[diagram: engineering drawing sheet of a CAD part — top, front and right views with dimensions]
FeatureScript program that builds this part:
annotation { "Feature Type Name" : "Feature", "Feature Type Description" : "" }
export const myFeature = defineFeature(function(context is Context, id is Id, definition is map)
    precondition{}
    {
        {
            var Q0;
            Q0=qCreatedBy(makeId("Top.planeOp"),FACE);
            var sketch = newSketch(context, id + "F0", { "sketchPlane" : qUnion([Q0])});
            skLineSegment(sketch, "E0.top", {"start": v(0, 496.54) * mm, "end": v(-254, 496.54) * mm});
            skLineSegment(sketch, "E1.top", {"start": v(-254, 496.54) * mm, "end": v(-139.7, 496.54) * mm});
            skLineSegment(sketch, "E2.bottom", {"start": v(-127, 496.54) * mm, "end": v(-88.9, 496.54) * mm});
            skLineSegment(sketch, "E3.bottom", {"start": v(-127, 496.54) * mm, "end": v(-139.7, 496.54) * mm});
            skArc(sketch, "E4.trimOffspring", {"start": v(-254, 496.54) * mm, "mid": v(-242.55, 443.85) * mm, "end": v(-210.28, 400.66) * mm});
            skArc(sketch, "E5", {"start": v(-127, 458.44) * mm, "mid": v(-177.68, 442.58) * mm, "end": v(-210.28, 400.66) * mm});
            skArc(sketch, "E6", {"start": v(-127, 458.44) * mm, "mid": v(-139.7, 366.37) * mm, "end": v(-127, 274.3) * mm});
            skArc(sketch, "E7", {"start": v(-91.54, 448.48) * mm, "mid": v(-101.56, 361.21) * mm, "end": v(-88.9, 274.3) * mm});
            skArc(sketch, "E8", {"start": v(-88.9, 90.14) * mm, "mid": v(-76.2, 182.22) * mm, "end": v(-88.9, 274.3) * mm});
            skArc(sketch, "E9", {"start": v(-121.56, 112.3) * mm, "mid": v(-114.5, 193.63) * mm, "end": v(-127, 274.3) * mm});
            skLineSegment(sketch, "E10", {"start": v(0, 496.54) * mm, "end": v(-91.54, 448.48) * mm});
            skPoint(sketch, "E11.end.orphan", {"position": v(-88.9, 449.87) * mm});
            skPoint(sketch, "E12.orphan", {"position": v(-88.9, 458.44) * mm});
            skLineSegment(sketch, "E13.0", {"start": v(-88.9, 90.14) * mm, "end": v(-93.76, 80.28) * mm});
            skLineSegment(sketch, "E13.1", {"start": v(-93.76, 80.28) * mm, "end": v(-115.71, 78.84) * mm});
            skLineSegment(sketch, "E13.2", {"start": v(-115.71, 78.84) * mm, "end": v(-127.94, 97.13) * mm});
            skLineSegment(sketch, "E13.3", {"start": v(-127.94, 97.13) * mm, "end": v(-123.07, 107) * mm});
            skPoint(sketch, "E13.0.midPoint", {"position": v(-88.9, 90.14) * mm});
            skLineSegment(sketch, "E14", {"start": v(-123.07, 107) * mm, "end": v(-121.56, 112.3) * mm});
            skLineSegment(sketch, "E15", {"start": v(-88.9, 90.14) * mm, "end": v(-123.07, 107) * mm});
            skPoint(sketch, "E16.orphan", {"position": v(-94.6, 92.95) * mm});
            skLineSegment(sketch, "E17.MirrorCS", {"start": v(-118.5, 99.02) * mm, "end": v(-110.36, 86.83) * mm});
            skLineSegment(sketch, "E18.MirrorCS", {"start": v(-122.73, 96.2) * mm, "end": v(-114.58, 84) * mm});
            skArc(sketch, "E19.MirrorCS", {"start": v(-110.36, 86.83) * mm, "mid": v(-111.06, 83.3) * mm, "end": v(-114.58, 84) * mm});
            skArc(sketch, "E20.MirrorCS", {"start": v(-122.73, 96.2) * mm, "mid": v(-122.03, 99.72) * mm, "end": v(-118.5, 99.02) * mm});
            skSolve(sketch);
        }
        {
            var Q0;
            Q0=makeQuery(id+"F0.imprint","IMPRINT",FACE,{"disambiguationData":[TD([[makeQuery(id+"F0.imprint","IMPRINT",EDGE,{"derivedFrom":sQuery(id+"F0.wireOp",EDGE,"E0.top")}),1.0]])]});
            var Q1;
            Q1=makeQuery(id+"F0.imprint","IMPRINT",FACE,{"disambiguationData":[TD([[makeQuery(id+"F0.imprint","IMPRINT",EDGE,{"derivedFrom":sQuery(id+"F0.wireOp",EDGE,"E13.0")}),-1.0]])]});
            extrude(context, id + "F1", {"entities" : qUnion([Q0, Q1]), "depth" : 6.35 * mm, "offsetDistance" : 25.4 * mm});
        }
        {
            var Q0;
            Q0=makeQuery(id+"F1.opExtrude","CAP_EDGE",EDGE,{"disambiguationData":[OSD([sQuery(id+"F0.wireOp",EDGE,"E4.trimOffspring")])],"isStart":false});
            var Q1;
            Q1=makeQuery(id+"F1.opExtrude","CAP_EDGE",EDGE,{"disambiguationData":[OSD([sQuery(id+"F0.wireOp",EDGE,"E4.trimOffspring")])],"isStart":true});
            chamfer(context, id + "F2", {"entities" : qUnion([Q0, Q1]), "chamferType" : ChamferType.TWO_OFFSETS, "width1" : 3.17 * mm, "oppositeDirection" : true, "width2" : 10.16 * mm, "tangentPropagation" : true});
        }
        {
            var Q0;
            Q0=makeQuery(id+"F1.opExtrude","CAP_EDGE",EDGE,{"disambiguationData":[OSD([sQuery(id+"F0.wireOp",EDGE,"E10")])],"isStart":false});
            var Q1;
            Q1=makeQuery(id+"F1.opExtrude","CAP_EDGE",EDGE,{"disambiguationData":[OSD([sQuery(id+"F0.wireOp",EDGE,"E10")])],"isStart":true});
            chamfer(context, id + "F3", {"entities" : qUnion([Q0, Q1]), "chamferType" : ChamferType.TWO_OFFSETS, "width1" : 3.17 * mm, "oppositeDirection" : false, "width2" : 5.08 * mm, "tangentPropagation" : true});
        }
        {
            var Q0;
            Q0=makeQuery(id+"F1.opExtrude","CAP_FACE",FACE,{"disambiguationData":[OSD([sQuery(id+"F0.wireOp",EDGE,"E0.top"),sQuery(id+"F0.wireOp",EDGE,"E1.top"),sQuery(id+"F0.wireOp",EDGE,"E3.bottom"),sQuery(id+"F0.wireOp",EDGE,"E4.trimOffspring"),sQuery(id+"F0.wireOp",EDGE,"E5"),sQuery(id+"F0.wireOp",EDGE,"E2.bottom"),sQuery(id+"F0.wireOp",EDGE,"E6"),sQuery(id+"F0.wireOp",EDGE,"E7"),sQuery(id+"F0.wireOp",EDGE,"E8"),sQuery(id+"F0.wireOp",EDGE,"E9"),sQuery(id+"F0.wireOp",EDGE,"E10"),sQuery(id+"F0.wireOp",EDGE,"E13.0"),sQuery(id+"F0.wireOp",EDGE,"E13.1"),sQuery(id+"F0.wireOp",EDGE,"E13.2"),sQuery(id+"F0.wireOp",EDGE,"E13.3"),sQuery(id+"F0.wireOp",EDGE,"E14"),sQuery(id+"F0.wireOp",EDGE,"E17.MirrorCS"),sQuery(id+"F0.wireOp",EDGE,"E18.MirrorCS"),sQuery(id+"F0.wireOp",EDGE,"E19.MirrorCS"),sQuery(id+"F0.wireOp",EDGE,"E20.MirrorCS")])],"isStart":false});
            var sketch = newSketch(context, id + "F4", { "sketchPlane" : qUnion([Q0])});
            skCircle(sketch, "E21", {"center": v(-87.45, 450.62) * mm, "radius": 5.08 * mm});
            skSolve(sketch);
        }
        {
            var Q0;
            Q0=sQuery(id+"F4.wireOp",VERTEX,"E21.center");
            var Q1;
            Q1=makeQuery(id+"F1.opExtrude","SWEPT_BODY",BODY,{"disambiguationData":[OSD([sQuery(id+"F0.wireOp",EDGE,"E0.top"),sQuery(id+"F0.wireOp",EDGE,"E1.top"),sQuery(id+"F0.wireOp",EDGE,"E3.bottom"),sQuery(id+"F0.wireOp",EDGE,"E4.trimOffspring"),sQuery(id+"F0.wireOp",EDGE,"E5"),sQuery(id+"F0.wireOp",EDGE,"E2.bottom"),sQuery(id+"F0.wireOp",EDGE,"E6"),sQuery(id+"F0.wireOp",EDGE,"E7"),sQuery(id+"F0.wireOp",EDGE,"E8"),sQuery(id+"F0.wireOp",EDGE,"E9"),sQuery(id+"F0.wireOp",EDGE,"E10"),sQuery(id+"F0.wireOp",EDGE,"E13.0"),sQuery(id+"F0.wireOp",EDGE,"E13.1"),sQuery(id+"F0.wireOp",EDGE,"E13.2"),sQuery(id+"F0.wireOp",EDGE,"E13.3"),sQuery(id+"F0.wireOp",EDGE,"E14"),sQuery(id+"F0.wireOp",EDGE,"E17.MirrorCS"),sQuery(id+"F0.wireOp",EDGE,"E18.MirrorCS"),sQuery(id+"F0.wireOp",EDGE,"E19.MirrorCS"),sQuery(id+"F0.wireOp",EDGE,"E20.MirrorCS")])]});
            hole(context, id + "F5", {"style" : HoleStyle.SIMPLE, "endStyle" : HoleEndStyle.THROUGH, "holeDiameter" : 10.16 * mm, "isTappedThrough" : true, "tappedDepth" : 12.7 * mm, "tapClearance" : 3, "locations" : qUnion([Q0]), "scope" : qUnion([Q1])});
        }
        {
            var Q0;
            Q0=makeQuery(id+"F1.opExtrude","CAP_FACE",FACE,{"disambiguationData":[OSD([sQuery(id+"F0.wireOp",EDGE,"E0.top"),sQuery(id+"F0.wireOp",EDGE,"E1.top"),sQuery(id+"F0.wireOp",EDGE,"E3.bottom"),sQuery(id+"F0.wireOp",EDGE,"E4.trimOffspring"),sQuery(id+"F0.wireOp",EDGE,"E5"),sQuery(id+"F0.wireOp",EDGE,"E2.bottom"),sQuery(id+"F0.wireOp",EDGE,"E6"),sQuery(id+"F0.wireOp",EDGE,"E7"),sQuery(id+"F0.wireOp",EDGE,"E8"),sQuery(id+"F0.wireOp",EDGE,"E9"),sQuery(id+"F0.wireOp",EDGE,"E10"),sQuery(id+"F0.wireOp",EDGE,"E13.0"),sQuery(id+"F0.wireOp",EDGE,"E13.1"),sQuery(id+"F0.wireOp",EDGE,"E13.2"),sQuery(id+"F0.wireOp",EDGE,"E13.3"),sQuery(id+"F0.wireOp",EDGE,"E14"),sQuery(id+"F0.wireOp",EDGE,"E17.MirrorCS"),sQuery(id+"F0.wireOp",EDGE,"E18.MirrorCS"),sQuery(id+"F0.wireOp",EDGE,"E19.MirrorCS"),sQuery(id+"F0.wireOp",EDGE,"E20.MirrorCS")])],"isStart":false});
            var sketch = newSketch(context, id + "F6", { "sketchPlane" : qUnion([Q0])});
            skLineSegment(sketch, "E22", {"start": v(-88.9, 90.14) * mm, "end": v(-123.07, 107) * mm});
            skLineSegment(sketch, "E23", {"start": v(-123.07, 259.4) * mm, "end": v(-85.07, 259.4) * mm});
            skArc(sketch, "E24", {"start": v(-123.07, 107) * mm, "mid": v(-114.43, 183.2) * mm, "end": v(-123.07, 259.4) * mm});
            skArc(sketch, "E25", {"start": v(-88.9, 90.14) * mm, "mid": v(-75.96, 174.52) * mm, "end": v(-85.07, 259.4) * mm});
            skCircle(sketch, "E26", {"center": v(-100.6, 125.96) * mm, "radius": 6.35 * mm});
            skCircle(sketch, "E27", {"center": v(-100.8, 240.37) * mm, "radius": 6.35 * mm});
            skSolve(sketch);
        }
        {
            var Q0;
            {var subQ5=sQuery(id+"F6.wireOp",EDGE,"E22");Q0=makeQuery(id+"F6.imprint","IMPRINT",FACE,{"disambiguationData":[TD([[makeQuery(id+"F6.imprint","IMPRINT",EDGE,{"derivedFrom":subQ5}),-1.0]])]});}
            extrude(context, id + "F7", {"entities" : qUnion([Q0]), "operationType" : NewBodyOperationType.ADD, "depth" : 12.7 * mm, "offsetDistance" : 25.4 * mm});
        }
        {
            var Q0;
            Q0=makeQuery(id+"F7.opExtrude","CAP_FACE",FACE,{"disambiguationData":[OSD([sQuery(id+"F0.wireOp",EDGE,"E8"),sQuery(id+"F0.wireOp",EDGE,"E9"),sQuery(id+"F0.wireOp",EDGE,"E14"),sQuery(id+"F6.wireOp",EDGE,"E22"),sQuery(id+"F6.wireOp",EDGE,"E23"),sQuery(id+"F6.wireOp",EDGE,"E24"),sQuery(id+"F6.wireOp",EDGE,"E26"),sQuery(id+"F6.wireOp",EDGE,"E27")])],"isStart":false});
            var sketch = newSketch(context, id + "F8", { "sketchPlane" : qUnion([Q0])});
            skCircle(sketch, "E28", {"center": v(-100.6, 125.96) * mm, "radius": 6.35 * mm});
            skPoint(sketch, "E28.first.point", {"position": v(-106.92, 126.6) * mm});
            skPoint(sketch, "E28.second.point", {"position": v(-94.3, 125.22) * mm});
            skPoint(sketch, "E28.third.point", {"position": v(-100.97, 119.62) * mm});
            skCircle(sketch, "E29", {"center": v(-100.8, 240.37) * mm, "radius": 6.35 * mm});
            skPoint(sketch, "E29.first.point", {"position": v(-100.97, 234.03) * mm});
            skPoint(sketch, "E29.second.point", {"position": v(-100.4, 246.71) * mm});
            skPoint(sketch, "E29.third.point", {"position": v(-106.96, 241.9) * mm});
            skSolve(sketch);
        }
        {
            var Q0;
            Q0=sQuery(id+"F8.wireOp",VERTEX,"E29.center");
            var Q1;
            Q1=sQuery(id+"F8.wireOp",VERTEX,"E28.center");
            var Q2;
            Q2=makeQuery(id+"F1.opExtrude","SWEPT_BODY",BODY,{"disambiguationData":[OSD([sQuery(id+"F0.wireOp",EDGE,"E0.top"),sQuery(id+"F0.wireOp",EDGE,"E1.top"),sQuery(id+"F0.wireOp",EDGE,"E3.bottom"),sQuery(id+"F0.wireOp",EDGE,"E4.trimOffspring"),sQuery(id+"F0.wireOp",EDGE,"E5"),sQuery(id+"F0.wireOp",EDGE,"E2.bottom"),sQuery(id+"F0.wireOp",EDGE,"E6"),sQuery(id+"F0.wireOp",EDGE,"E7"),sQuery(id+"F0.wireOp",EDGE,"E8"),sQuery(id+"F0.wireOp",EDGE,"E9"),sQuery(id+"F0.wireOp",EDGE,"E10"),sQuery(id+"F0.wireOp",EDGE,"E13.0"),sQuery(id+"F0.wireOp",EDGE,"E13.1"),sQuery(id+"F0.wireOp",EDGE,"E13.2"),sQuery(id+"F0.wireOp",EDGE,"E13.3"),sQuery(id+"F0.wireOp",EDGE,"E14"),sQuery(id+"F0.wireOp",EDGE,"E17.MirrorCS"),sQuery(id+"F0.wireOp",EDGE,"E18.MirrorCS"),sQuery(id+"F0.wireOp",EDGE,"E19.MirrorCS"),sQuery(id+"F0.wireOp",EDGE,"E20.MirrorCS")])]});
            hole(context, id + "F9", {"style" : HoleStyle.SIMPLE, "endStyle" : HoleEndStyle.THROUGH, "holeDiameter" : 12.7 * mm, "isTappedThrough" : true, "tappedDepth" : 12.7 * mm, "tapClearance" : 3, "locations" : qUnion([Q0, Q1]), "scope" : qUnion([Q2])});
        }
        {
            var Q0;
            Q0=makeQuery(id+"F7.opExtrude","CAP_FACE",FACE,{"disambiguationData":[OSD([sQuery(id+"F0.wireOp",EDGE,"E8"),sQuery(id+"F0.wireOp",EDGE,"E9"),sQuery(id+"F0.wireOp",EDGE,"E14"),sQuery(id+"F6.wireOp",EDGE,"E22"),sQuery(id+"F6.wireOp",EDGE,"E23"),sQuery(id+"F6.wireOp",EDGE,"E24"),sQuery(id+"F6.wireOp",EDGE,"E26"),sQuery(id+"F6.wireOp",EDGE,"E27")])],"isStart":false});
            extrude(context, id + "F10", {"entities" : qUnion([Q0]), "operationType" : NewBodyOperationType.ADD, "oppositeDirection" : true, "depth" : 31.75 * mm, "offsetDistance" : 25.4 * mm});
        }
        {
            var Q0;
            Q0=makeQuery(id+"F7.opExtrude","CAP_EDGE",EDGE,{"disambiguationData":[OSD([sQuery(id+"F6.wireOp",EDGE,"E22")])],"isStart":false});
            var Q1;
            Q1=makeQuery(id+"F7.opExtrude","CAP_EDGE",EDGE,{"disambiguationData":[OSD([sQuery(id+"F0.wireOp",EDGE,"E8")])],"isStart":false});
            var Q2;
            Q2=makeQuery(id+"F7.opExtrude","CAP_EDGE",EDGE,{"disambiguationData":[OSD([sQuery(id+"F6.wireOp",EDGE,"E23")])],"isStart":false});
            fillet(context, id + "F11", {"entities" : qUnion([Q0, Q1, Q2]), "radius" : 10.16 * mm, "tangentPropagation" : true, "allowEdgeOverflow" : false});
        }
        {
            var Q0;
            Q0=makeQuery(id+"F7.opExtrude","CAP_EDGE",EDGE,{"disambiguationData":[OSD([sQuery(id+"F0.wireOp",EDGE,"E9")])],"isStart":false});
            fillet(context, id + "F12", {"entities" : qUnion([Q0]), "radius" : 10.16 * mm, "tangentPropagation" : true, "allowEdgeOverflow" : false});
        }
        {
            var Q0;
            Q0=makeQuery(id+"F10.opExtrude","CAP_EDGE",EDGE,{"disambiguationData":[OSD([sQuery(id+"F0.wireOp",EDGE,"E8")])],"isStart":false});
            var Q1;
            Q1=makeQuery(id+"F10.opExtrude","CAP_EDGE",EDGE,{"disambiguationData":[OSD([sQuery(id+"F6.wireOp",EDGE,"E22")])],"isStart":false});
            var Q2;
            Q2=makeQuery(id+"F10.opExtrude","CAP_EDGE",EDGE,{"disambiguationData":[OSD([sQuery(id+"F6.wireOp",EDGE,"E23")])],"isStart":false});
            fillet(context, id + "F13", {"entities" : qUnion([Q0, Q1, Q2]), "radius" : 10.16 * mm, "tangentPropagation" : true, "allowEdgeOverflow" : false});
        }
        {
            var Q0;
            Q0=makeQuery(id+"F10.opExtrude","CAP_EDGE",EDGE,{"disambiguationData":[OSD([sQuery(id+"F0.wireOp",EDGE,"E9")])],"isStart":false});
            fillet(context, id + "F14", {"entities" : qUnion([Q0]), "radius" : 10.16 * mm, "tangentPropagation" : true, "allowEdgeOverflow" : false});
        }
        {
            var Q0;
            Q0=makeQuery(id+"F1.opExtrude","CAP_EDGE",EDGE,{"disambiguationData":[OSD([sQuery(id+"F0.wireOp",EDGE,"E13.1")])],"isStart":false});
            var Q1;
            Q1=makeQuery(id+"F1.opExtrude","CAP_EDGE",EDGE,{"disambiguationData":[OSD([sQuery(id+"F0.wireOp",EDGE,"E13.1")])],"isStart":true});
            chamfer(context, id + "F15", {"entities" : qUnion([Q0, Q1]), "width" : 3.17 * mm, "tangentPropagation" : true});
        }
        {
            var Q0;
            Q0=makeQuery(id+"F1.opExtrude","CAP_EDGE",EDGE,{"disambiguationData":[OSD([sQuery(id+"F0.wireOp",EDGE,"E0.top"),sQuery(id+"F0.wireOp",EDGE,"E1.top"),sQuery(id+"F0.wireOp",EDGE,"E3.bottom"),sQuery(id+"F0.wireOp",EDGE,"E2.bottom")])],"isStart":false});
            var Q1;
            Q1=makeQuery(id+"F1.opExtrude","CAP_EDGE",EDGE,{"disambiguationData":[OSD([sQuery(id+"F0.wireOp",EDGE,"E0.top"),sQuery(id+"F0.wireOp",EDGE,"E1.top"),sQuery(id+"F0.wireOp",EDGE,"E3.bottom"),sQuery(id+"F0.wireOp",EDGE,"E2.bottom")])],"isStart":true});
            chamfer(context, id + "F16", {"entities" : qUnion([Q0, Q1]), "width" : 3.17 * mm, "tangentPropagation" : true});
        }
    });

===============

Task objective:
Starting at the beginning of the rows and stopping after the line that contains "v(-101.56, 361.21) *", copy those lines with "skArc" switched to "skArcThreePoint" throughout, changing nothing else. Give only those lines.

Finished task:
[diagram: engineering drawing sheet of a CAD part — top, front and right views with dimensions]
FeatureScript program that builds this part:
annotation { "Feature Type Name" : "Feature", "Feature Type Description" : "" }
export const myFeature = defineFeature(function(context is Context, id is Id, definition is map)
    precondition{}
    {
        {
            var Q0;
            Q0=qCreatedBy(makeId("Top.planeOp"),FACE);
            var sketch = newSketch(context, id + "F0", { "sketchPlane" : qUnion([Q0])});
            skLineSegment(sketch, "E0.top", {"start": v(0, 496.54) * mm, "end": v(-254, 496.54) * mm});
            skLineSegment(sketch, "E1.top", {"start": v(-254, 496.54) * mm, "end": v(-139.7, 496.54) * mm});
            skLineSegment(sketch, "E2.bottom", {"start": v(-127, 496.54) * mm, "end": v(-88.9, 496.54) * mm});
            skLineSegment(sketch, "E3.bottom", {"start": v(-127, 496.54) * mm, "end": v(-139.7, 496.54) * mm});
            skArcThreePoint(sketch, "E4.trimOffspring", {"start": v(-254, 496.54) * mm, "mid": v(-242.55, 443.85) * mm, "end": v(-210.28, 400.66) * mm});
            skArcThreePoint(sketch, "E5", {"start": v(-127, 458.44) * mm, "mid": v(-177.68, 442.58) * mm, "end": v(-210.28, 400.66) * mm});
            skArcThreePoint(sketch, "E6", {"start": v(-127, 458.44) * mm, "mid": v(-139.7, 366.37) * mm, "end": v(-127, 274.3) * mm});
            skArcThreePoint(sketch, "E7", {"start": v(-91.54, 448.48) * mm, "mid": v(-101.56, 361.21) * mm, "end": v(-88.9, 274.3) * mm});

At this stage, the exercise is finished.